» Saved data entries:
____

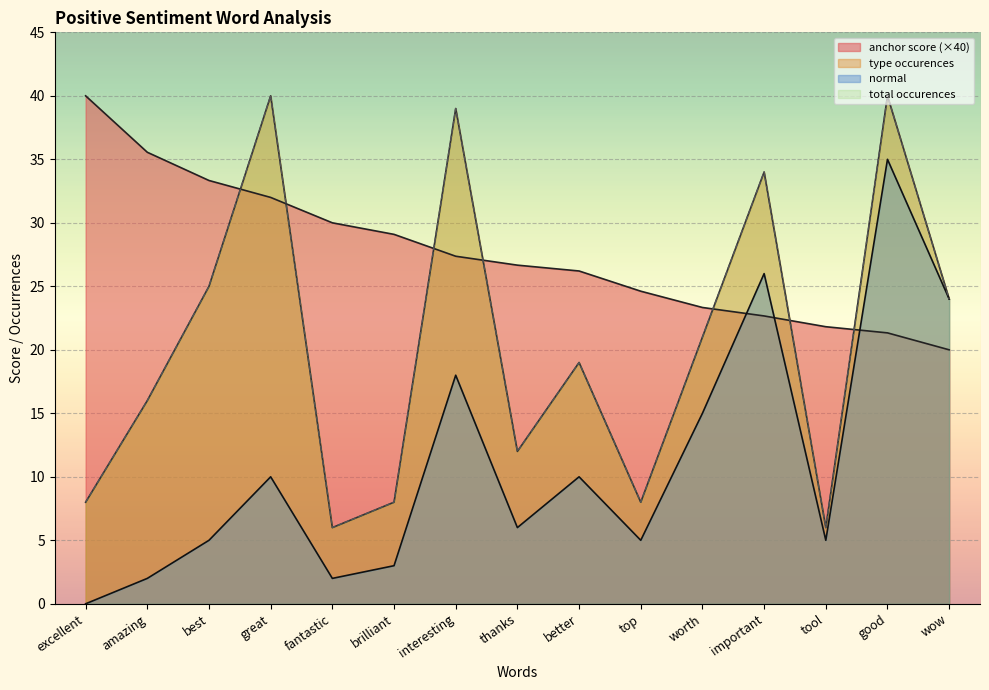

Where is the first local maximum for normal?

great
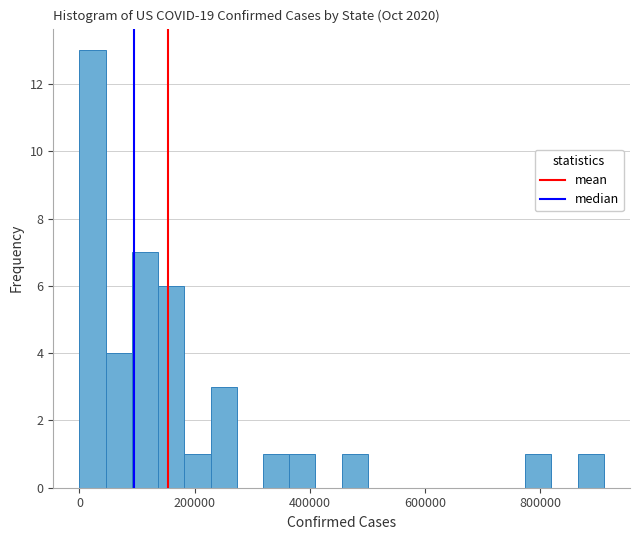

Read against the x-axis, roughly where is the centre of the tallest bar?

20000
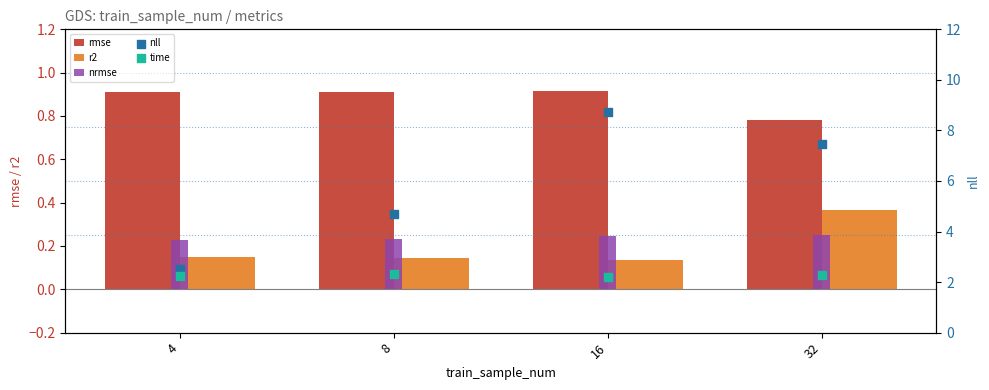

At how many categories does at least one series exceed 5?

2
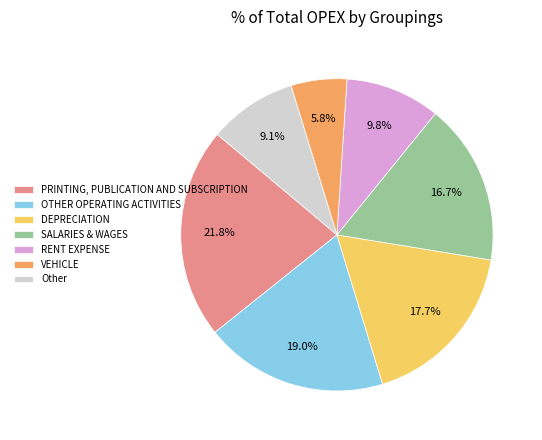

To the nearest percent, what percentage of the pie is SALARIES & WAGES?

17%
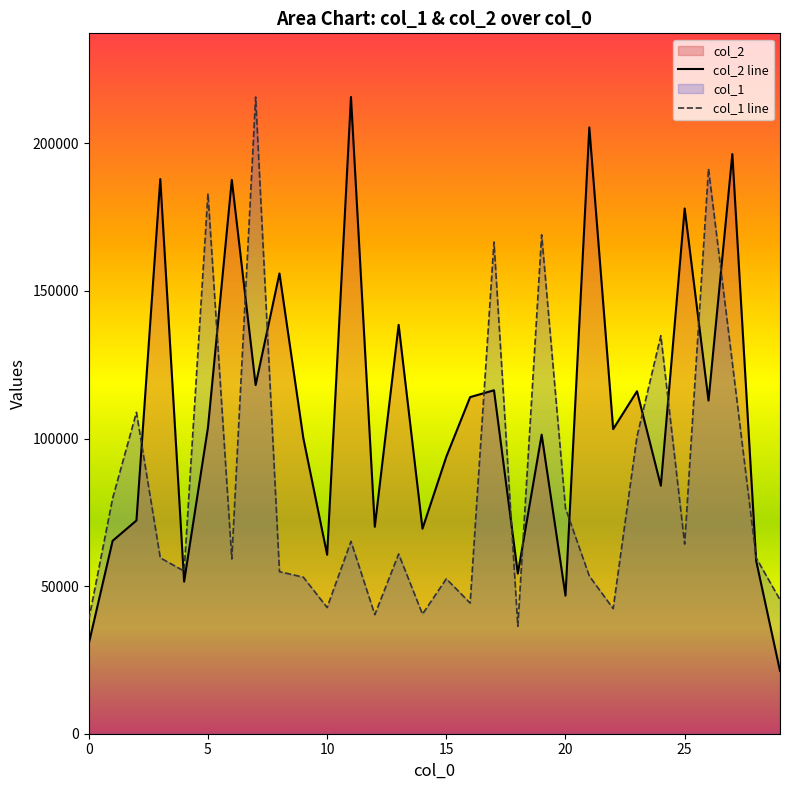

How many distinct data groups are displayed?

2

____

» What to do:
Find every line in the records that contains the string "many" and copy each one.

» Response to this task:
At how many categories does at least one series exceed 5?
How many distinct data groups are displayed?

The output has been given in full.